On July 18, 2017, the Department of Finance released a series of controversial tax proposals aimed at closing perceived tax "loopholes" that involve the taxation of private corporations and their shareholders. These proposals included measures that would severely curtail income splitting, which is the practice of paying income to family members in a lower tax bracket using certain arrangements such as dividends on private corporation shares, or trust or partnership distributions. The current tax law imposes a special tax – called the "tax on split income" ("TOSI") – which applies to certain types of income paid to minor children. The TOSI applies at the top personal tax rate on non-salary income or gains derived from a private business.
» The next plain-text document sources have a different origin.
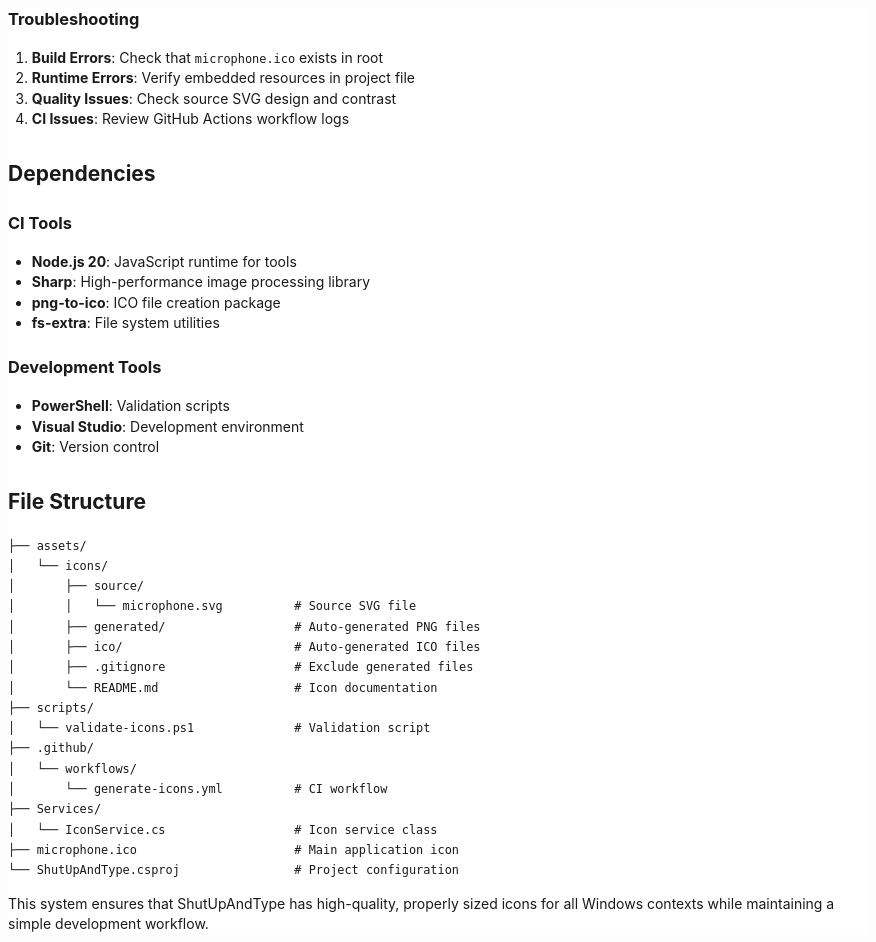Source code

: ### Troubleshooting
1. **Build Errors**: Check that `microphone.ico` exists in root
2. **Runtime Errors**: Verify embedded resources in project file
3. **Quality Issues**: Check source SVG design and contrast
4. **CI Issues**: Review GitHub Actions workflow logs

## Dependencies

### CI Tools
- **Node.js 20**: JavaScript runtime for tools
- **Sharp**: High-performance image processing library
- **png-to-ico**: ICO file creation package
- **fs-extra**: File system utilities

### Development Tools
- **PowerShell**: Validation scripts
- **Visual Studio**: Development environment
- **Git**: Version control

## File Structure

```
├── assets/
│   └── icons/
│       ├── source/
│       │   └── microphone.svg          # Source SVG file
│       ├── generated/                  # Auto-generated PNG files
│       ├── ico/                        # Auto-generated ICO files
│       ├── .gitignore                  # Exclude generated files
│       └── README.md                   # Icon documentation
├── scripts/
│   └── validate-icons.ps1              # Validation script
├── .github/
│   └── workflows/
│       └── generate-icons.yml          # CI workflow
├── Services/
│   └── IconService.cs                  # Icon service class
├── microphone.ico                      # Main application icon
└── ShutUpAndType.csproj                # Project configuration
```

This system ensures that ShutUpAndType has high-quality, properly sized icons for all Windows contexts while maintaining a simple development workflow.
The proposals would extend the TOSI to individuals over age 18.

On December 13, 2017, the Department of Finance released revised draft legislation that addresses tax planning involving income splitting and the application of the TOSI. See attached. These proposed measures will apply to the 2018 and subsequent taxation years and respond to certain concerns that were raised during the public consultation process. The Canada Revenue Agency (the "CRA") also released guidance respecting these measures.

Beginning in 2018, the TOSI will be extended to apply in respect of certain amounts received by adult individuals. These amounts will include dividends or interest paid by a private corporation, directly or indirectly, to an individual from a related business, certain distributions of trust and partnership income, as well as capital gains from the disposition of certain property, subject to specific exclusions.

Exclusions from the TOSI

Under the revised rules, the TOSI will not apply to amounts received in a year in the following situations:

  • Income received by a business owner's spouse where the business owner is 65 years of age or older;
  • "Amounts received by a person aged 18 or older who works more than 20 hours a week in the business in the year or in any 5 prior years (which need not be consecutive);
  • Amounts received by persons aged 25 or older who own at least 10% of the votes and value of the shares of the corporation carrying on the business, provided the corporation earns less than 90% of its income from the provision of services and the corporation is not a professional corporation (e.g. legal, accounting, medical and dental practices);
  • Capital gains from the sale of qualified small business corporation shares and qualified farm or fishing property (i.e. property that would be eligible for the lifetime capital gains exemption), regardless of whether or not such exemption is claimed.
  • Capital gains arising on an individual's death; and
  • Income or gains from property received as a settlement upon marriage breakdown.

Individuals who do not meet any of the above exclusions will be subject to a reasonableness test to determine how much income, if any, would be subject to the TOSI. If an amount received is unreasonable, then the income will be taxed under the TOSI rules at the top personal tax rate. In certain cases, adults aged 18 to 24 who have contributed capital to a family business will be able to avoid the TOSI up to amounts which represent a prescribed return on their capital.

The CRA has issued guidance as to how it will interpret the reasonableness test through a series of examples. It might be expected, however, that the reasonableness test will be difficult to interpret with certainty in many cases.

The proposed rules will be effective for the 2018 and subsequent taxation years. However, the amendments include a transition provision that will allow the 10% ownership exclusion test to apply in 2018 provided the 10% ownership level has been is achieved by the end of 2018.

Other Changes

The December 13, 2017 proposals contain additional changes from what was proposed in July. These changes include the following:

  • The TOSI will not apply to compound income (i.e. income earned from the investment of income that was subject to TOSI or other attribution rules);
  • Aunts, uncles, nieces and nephews will not be considered to be related individuals for purposes of the TOSI rules.

The Department of Finance also confirmed its intention to proceed with proposals that will limit tax deferral opportunities involving passive investments in private corporations. The details of these proposals will be included in the 2018 Federal Budget.